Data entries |

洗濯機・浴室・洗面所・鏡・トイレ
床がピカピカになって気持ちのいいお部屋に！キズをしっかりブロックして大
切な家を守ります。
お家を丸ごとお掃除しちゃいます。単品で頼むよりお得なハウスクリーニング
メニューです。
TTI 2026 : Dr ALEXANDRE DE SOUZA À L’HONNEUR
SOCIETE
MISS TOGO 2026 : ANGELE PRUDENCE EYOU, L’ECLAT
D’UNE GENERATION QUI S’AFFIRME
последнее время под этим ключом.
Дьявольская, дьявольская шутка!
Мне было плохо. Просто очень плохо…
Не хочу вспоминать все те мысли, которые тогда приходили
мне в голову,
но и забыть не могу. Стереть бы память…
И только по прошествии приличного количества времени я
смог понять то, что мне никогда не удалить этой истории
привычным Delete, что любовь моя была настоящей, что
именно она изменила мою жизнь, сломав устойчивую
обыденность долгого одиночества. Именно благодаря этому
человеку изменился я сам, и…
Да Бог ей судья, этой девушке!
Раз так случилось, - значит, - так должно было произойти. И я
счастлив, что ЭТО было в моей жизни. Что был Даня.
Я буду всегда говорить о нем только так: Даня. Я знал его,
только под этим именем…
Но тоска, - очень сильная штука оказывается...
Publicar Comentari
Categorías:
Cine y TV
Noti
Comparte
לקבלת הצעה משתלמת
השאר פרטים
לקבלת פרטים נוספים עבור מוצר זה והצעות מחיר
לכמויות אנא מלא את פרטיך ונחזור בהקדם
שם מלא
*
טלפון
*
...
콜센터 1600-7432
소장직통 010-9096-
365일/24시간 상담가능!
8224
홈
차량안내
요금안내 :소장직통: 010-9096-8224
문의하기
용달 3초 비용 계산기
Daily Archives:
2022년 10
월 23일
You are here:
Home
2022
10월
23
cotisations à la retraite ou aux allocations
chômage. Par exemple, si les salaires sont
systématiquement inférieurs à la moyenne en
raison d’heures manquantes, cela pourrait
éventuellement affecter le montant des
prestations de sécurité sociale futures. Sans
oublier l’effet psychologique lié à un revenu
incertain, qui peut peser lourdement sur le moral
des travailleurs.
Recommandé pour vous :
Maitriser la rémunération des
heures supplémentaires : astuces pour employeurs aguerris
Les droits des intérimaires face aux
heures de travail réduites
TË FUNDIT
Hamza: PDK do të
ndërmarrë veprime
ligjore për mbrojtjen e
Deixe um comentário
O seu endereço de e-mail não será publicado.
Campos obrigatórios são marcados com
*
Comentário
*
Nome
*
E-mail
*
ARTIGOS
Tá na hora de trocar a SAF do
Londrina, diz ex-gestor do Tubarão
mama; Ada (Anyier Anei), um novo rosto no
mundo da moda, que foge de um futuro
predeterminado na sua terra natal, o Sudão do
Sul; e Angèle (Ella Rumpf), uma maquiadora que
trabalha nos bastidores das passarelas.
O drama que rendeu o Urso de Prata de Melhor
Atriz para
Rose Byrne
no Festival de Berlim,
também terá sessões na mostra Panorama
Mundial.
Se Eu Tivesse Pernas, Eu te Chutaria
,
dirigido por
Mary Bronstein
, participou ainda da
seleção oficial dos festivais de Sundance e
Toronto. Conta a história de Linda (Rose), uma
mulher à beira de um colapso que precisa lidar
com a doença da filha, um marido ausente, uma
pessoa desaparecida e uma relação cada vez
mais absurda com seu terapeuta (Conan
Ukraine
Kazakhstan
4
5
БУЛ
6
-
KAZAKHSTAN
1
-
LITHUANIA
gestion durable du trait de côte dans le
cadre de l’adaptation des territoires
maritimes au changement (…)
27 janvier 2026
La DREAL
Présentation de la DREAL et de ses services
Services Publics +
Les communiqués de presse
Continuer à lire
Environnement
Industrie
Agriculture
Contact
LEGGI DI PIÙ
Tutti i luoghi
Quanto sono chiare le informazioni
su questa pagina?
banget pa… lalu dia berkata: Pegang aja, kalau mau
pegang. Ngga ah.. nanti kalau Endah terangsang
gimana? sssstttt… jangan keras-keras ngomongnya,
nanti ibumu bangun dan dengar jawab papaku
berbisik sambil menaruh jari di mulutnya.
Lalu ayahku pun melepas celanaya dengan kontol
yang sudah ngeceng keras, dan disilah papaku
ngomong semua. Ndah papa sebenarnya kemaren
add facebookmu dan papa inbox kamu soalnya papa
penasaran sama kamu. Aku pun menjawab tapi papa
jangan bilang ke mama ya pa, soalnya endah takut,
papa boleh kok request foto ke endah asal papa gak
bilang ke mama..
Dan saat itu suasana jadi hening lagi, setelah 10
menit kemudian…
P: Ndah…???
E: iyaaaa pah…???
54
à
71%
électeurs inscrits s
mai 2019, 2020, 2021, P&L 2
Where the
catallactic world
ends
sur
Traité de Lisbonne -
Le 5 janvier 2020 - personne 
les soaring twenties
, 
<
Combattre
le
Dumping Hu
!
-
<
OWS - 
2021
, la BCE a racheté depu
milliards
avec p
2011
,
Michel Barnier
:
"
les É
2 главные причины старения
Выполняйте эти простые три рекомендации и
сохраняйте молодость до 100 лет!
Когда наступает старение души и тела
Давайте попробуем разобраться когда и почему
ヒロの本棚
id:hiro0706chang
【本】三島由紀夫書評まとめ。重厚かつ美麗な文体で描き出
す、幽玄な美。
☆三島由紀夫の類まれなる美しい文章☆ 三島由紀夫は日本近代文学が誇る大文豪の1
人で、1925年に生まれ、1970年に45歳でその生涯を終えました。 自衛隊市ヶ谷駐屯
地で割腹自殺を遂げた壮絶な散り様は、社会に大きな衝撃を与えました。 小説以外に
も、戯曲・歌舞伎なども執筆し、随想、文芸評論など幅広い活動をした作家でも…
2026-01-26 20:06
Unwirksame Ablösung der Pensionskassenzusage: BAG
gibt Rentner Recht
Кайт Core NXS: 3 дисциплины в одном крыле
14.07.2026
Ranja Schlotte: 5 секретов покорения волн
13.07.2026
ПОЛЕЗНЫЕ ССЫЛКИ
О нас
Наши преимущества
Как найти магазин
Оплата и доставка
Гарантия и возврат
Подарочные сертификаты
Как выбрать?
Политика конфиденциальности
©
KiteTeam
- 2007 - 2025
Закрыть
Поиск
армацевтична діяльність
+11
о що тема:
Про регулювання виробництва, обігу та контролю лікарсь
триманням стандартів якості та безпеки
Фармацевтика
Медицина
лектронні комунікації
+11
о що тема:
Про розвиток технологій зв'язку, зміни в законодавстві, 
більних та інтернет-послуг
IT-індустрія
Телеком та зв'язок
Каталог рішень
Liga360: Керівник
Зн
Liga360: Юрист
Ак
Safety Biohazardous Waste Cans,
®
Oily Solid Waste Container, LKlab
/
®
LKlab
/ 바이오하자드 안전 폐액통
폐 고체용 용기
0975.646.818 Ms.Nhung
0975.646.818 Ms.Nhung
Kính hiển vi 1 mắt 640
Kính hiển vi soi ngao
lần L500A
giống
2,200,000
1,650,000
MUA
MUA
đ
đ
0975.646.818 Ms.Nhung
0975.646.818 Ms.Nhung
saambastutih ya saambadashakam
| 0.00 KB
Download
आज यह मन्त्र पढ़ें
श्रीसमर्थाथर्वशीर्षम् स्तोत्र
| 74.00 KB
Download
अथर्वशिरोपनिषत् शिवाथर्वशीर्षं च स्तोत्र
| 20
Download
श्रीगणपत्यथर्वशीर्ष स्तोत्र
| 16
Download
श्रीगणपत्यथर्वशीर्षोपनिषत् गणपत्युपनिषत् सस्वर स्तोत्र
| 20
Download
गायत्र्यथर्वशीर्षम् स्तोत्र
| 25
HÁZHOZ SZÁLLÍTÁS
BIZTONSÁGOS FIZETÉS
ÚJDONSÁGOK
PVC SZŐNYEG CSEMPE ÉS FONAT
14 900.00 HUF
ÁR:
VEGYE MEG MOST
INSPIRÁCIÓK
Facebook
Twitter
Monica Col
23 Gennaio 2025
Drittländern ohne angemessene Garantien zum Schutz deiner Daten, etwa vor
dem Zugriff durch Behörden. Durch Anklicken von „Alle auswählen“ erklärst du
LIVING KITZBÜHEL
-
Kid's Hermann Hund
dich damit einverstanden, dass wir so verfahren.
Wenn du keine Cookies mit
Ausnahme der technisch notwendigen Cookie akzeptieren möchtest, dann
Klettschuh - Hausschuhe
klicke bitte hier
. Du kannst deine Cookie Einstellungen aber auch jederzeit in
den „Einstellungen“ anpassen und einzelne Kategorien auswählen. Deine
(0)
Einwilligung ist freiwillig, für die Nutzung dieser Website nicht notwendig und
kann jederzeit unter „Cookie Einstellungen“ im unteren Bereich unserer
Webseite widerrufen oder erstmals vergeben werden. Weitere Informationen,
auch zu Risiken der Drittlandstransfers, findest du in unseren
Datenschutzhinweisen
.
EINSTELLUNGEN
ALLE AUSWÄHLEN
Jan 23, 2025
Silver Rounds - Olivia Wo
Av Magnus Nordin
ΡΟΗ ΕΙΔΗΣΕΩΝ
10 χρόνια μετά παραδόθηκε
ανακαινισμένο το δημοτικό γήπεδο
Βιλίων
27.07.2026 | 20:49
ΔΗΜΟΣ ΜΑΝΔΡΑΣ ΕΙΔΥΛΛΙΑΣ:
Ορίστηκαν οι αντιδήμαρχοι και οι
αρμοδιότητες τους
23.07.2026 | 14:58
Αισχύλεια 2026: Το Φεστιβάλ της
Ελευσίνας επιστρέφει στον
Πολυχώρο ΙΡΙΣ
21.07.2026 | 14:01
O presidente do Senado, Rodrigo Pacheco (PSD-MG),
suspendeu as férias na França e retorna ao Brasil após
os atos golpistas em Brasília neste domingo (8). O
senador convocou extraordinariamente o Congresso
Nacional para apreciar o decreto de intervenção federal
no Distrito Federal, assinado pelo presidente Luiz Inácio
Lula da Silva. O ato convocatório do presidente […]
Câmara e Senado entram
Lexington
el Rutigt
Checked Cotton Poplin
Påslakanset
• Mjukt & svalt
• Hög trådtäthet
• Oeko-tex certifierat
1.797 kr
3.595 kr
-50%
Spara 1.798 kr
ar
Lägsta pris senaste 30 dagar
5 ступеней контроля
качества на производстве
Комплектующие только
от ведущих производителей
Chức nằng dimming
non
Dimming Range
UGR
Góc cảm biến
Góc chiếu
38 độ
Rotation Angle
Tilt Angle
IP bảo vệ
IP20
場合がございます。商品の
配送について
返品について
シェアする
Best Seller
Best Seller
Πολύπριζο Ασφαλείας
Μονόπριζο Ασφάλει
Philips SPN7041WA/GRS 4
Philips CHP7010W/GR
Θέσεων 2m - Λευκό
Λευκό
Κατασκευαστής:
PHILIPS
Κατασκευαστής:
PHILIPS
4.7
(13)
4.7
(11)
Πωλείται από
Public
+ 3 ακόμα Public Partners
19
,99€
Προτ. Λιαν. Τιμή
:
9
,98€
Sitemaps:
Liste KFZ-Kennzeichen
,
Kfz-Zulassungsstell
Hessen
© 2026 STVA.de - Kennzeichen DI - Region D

Task instructions |
Reproduce word for word every line from the beginning of the records through the line containing "именно она изменила", including that line.

Task answer |
洗濯機・浴室・洗面所・鏡・トイレ
床がピカピカになって気持ちのいいお部屋に！キズをしっかりブロックして大
切な家を守ります。
お家を丸ごとお掃除しちゃいます。単品で頼むよりお得なハウスクリーニング
メニューです。
TTI 2026 : Dr ALEXANDRE DE SOUZA À L’HONNEUR
SOCIETE
MISS TOGO 2026 : ANGELE PRUDENCE EYOU, L’ECLAT
D’UNE GENERATION QUI S’AFFIRME
последнее время под этим ключом.
Дьявольская, дьявольская шутка!
Мне было плохо. Просто очень плохо…
Не хочу вспоминать все те мысли, которые тогда приходили
мне в голову,
но и забыть не могу. Стереть бы память…
И только по прошествии приличного количества времени я
смог понять то, что мне никогда не удалить этой истории
привычным Delete, что любовь моя была настоящей, что
именно она изменила мою жизнь, сломав устойчивую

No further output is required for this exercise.